- [PROBLEM SET]:
(a) From the account of dining alone at a Japanese steak house, list every term the narrator uses to describe the narrator's own role as an observer.
(b) Pick up the account of dining alone at a Japanese steak house right after its last sentence and carry it on.

- [SELECTED EXTRACT]:
With a cancelled luncheon I faced the prospect of a meal alone. I'm usually not hungry enough for that, but the thought of sushi changed my mind. I chose a Japanese steak house I had never been to before, and showed up at the peak of business, high noon.
When I'm with someone I usually concentrate on them, and ignore my surroundings for the most part. But sitting alone in a crowded restaurant, however, one has a tendency to glance around, and at times skeptically, and what I saw was spellbinding. Though I might be considered somewhat of a voyeur in my reserved observations, more possibly a critic of a kind, but I consider myself a student of life, life off the proverbial cuff, and I mean no harm. My type of mind is constantly trying to frame a picture, with a camera or a pen, and I can make no apologies for being me.
It started with a young man and girl of about 19 leaving through the heavy front entry. He pushed through without holding the door, walking ahead of her to the foyer, and continued on without any regard for her at all. As he pushed through the second one, he disappear into the sparkling sunlight. To me, she though little of it while texting on her phone, and just before she pushed on the closing front door, she stopped to adjust her bra. Seemingly, she thought she was not being observed, but she didn't look around. It indicated, to me that all of it was somehow subconscious, a part of her virtual makeup, with no conscience though to the appearance at all.

[Lines of data]
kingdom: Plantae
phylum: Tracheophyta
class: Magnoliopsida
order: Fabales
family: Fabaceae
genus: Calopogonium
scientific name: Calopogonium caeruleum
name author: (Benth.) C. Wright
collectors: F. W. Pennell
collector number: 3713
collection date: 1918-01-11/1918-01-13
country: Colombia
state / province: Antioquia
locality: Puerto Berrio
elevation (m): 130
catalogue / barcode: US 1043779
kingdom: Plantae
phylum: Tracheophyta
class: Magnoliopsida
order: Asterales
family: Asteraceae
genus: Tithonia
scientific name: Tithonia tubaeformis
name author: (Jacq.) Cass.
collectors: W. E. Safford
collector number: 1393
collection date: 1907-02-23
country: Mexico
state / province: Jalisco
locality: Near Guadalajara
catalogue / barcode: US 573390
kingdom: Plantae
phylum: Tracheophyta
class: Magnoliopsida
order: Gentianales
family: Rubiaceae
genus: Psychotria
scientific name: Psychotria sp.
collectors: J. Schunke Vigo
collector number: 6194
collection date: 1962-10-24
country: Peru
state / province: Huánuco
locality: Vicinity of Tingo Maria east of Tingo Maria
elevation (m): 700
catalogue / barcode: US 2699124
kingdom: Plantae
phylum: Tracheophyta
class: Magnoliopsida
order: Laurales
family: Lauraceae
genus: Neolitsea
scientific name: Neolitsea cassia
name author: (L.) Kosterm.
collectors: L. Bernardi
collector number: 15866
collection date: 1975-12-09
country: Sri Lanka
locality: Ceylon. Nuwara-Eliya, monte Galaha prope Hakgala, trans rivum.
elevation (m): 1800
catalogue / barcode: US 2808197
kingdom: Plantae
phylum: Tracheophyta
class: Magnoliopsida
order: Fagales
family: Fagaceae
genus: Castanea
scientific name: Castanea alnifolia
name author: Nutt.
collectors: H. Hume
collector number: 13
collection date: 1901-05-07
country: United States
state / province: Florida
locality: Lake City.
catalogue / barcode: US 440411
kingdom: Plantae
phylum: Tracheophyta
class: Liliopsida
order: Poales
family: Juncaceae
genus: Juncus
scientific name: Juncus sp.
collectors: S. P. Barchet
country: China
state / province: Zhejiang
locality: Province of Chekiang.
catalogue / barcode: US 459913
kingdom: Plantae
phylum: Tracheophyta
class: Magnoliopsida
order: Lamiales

- [ANSWERS TO THE TASKS]:
(a)
- somewhat of a voyeur
- a critic of a kind
- a student of life

(b)
To my left was a man with his back to me digging in his ear with his little finger. He actually looked at what he had dug out before wiping it on his pants. His wife ate her meal without a glance up, whether oblivious, or conditioned, I could not tell.
Just beyond them were three men dressed in oilfield gray, casually sitting together as men do. One yawned with a large gaping mouth, not hiding it with a hand, and the others took no notice, so it seemed. As one got up to go to the restroom he scratched himself down below, a mannerism gained from offshore.
A six year old child walked around and around the table of a couple, and could not be coaxed to sit down.
Next to them sat four at a table full of iced tea and food, older couples who must have known each other well. Another couple approached them in the middle of their meal, and the man came forward all the way to the edge with a big smile on his face, evident that he knew the men. His wife did not come close enough to be noticed, but stood directly behind him out of the table's view. The men remained sitting, and looked up in unison. Their wives continued to eat and chat together, completely ignoring him and his lady who resembled his squaw. No introductions were made... The situation, to me, seemed both chaotic and confused, but appeared to be quite normal for them, and they didn't seem the least bit concerned or embarrassed. Yes, normal, ...what a concept.
As time went on, I saw one amazing eye-opener after another: a woman dropping her napkin on the floor and picked it up to be used again, a woman picking the sleep from her eyes with long manicured nails over her plate, a man shoveling a great salad leaf into his wide opened mouth, pushed the rest of it in, delicately, with his fingers, and then eating with his mouth open as he talked. A woman using her middle finger pushed rice pilaf on-to her fork, and I began to feel like a character in a book. A book I had read very long ago.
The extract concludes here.